Set task 1 -> Copy the passage on the Shared Queue strategy in full, word for word.

Note that we cannot safely remove the barrier (step 6). If we did, then one or more workers could reach step 7 before the leader has begun filling the queue. Such workers would find the queue to be empty and (blindly following the algorithm) then finish prematurely. The barrier prevents this situation from occurring.

• All PEs must be able to access the queue—it must be shared among the PEs. Since the queue is stored in main memory, this Shared Queue strategy is only useable on shared-memory multiprocessors (see Section 0.1). Put differently, this strategy cannot be used on distributed-memory multiprocessors, because the CPUs on those platforms have no shared memory between them.

Record excerpts ->
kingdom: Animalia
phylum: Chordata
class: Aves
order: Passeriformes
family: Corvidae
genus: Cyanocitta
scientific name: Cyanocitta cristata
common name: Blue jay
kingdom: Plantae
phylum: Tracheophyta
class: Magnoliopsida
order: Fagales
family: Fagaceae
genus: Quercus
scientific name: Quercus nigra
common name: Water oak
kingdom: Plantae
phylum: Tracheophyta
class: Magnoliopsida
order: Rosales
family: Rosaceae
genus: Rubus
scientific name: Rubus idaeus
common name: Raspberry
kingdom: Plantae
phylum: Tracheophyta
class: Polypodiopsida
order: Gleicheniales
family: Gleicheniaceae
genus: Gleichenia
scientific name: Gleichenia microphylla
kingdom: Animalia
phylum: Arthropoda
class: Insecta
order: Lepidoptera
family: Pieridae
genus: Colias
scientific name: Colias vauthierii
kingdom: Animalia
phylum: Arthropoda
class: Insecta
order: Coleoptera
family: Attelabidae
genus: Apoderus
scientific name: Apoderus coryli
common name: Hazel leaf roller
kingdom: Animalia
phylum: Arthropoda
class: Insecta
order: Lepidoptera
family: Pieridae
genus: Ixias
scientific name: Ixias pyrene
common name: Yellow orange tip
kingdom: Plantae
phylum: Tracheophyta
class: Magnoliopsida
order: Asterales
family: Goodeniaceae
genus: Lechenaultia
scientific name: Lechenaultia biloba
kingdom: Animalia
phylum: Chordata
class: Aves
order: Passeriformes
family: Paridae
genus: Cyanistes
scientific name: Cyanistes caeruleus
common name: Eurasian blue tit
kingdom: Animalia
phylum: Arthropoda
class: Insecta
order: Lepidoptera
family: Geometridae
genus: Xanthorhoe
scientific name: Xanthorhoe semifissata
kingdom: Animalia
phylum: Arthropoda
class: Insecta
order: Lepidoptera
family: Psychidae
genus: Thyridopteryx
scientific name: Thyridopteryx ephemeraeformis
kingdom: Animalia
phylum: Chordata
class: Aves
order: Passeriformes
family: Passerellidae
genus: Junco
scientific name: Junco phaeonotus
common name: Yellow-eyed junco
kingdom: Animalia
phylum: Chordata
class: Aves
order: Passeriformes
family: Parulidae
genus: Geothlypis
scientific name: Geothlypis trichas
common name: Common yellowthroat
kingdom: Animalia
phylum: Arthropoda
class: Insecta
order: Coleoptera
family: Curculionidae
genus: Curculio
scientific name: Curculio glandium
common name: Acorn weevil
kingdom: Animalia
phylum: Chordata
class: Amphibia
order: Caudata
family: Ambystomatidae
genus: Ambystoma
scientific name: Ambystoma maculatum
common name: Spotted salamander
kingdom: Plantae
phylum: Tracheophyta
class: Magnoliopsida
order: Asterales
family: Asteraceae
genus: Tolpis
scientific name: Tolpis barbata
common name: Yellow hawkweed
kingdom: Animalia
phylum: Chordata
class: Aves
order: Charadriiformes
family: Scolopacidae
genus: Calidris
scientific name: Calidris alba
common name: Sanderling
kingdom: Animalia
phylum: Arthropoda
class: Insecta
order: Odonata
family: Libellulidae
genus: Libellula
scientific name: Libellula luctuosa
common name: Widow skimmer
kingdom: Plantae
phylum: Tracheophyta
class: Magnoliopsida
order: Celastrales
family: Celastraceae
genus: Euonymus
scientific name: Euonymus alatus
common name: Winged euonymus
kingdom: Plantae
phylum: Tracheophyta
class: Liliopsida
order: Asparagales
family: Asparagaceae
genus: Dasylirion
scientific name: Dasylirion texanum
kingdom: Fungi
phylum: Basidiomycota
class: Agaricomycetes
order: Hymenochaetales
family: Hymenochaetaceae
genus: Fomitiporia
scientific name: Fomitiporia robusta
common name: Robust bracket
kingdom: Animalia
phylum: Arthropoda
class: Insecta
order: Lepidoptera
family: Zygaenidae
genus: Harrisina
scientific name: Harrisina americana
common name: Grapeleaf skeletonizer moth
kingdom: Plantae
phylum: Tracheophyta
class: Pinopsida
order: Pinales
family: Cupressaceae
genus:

Set task 2 -> Starting at the beginning of the entries and ending at the line that contains "scientific name: Quercus nigra", write those lines out again with "phylum" replaced by "division" and nothing else altered.

Worked solution 1 ->
Note that we cannot safely remove the barrier (step 6). If we did, then one or more workers could reach step 7 before the leader has begun filling the queue. Such workers would find the queue to be empty and (blindly following the algorithm) then finish prematurely. The barrier prevents this situation from occurring.

• All PEs must be able to access the queue—it must be shared among the PEs. Since the queue is stored in main memory, this Shared Queue strategy is only useable on shared-memory multiprocessors (see Section 0.1). Put differently, this strategy cannot be used on distributed-memory multiprocessors, because the CPUs on those platforms have no shared memory between them.

Worked solution 2 ->
kingdom: Animalia
division: Chordata
class: Aves
order: Passeriformes
family: Corvidae
genus: Cyanocitta
scientific name: Cyanocitta cristata
common name: Blue jay
kingdom: Plantae
division: Tracheophyta
class: Magnoliopsida
order: Fagales
family: Fagaceae
genus: Quercus
scientific name: Quercus nigra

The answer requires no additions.